## Quoted passage

ET-lehti is a Finnish language general interest magazine targeting senior people and is published in Tampere, Finland. The abbreviation, ET, stands for the Finnish word, EläkeTieto (Retirement Information in English). The magazine has also a Swedish edition.

History and profile
ET-lehti was established in 1973 and was originally started as a magazine for retired people. The magazine is part of Sanoma and published by Sanoma Magazines. Sanoma acquired the magazine in 1983. It was published 18 times a year. Later it began to be published 20 times per year. The magazine targets senior people and is most read by women older than 50 years. The most commonly included topics are about wellbeing, health, beauty, travel and finance. The headquarters of the magazine is in Tampere. The Swedish edition of the magazine was launched by Sanoma.

Kaisa Larmela is one of the former editors-in-chief who was appointed to the post in 1989. On 15 February 2012 Riitta Korhonen became the editor-in-chief. She succeeded Maija Toppila who was appointed to the post on 1 April 2008.

## Stated goal
Write a continuation of the article about the Finnish magazine ET-lehti, beginning after its final sentence. The material that follows has no connection to the magazine article.

## Records in a dataset
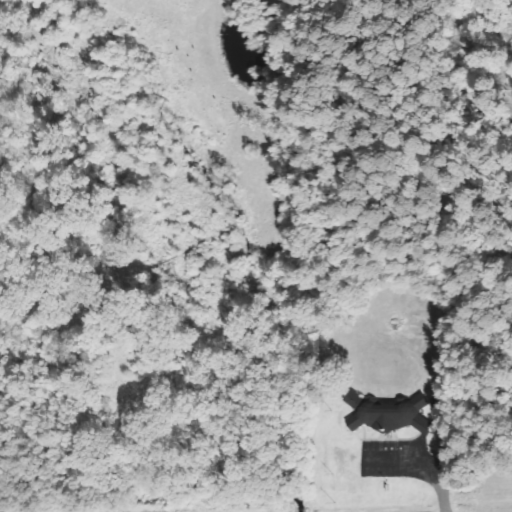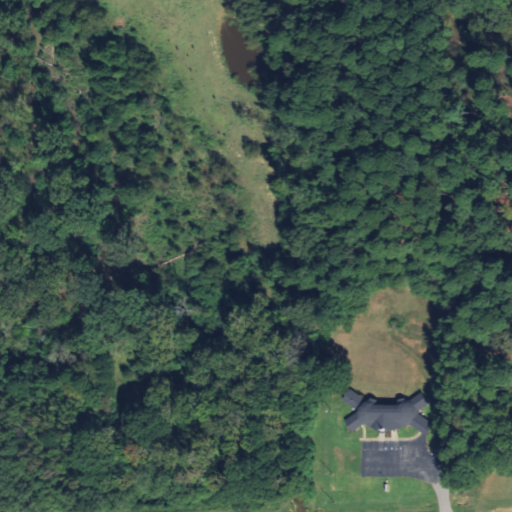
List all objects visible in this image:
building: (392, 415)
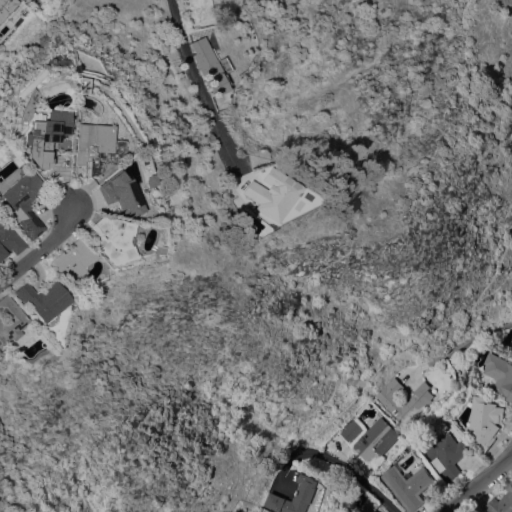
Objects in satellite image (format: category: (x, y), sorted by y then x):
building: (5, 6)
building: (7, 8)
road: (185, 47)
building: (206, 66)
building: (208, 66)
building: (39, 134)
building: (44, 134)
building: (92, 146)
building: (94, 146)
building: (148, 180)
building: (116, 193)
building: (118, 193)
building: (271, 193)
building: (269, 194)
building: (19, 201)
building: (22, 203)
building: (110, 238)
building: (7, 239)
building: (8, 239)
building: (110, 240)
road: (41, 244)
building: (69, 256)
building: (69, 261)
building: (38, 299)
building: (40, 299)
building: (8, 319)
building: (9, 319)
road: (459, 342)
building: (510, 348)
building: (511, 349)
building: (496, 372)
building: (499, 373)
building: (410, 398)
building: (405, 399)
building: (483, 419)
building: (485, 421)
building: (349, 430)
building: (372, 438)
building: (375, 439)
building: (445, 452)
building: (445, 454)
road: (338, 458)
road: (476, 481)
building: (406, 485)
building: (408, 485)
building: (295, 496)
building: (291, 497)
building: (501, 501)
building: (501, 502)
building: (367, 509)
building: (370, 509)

---

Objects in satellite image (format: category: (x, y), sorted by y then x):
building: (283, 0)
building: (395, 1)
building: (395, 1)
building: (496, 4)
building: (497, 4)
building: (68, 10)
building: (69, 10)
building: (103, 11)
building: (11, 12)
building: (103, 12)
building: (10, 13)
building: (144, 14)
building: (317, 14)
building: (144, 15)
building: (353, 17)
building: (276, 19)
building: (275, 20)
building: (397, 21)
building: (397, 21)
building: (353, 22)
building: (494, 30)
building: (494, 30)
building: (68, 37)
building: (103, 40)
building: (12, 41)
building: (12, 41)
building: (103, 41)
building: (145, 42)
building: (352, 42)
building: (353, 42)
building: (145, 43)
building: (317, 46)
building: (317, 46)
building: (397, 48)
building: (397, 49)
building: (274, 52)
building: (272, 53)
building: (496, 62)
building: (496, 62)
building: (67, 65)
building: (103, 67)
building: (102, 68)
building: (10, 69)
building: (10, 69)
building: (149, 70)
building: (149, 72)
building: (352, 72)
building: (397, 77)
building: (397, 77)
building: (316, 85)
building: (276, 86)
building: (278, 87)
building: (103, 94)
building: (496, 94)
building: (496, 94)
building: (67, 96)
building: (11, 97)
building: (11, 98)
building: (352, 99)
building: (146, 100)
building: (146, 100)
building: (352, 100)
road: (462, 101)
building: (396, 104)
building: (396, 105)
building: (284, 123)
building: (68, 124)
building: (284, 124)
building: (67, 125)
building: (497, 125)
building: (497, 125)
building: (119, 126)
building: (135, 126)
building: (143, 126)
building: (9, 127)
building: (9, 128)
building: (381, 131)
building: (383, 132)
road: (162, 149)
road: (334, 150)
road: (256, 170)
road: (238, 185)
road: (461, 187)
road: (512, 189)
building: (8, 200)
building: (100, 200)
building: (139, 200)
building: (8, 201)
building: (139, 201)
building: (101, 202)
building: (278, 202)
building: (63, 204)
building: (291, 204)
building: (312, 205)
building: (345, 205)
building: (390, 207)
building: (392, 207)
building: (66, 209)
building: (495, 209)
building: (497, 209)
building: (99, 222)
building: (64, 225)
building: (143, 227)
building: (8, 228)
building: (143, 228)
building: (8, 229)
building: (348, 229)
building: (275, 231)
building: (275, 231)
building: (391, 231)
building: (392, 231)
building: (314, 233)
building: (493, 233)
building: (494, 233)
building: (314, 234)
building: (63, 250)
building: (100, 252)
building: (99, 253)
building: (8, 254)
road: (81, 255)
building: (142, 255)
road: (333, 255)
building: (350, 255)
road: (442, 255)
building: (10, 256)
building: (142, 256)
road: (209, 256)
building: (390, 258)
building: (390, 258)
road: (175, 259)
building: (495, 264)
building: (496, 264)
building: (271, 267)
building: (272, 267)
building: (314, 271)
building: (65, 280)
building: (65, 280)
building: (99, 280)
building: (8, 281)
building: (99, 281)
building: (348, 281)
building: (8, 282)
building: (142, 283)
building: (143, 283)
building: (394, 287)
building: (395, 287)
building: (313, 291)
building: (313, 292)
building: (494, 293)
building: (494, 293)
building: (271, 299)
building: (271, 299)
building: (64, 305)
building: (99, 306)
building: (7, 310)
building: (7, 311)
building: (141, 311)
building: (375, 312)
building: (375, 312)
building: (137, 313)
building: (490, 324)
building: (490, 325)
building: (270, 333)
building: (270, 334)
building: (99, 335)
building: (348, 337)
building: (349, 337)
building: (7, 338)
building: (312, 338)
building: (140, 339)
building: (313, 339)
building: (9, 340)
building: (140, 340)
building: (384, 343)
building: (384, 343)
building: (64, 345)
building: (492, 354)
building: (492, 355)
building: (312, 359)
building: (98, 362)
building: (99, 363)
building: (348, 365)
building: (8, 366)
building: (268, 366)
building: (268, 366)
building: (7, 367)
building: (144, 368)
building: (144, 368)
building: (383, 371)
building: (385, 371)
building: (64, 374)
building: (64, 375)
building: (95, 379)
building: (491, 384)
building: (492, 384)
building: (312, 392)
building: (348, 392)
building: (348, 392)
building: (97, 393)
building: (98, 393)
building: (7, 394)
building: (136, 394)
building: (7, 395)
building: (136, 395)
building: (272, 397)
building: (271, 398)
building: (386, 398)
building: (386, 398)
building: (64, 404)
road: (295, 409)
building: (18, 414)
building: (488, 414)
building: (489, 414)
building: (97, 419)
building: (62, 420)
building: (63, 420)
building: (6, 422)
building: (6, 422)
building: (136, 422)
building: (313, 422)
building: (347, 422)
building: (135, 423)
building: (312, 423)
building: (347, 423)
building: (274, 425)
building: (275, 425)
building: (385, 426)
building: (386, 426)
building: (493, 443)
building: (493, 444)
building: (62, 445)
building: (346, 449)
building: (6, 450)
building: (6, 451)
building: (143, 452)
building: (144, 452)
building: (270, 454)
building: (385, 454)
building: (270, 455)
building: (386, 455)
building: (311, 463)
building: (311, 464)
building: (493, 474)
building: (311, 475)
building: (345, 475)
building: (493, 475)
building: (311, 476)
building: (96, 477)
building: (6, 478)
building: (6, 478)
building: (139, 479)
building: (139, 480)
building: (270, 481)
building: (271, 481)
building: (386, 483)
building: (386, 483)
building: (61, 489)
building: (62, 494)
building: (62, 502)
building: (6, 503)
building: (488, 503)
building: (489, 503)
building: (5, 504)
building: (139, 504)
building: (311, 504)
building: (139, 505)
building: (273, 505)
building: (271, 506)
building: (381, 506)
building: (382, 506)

## Reply
Circulation
ET-lehti had a circulation of 259,291 copies in 2007, making it the second best selling magazine in Finland. Its circulation fell to 254,000 copies in 2009 and to 237,265 copies in 2010. The magazine had a circulation of 232,260 copies in 2011. In 2012 it was the fifth best-selling Finnish magazine with a circulation of 226,853 copies. Its circulation was 202,259 copies in 2013, making it the best-selling title in the Nordic countries.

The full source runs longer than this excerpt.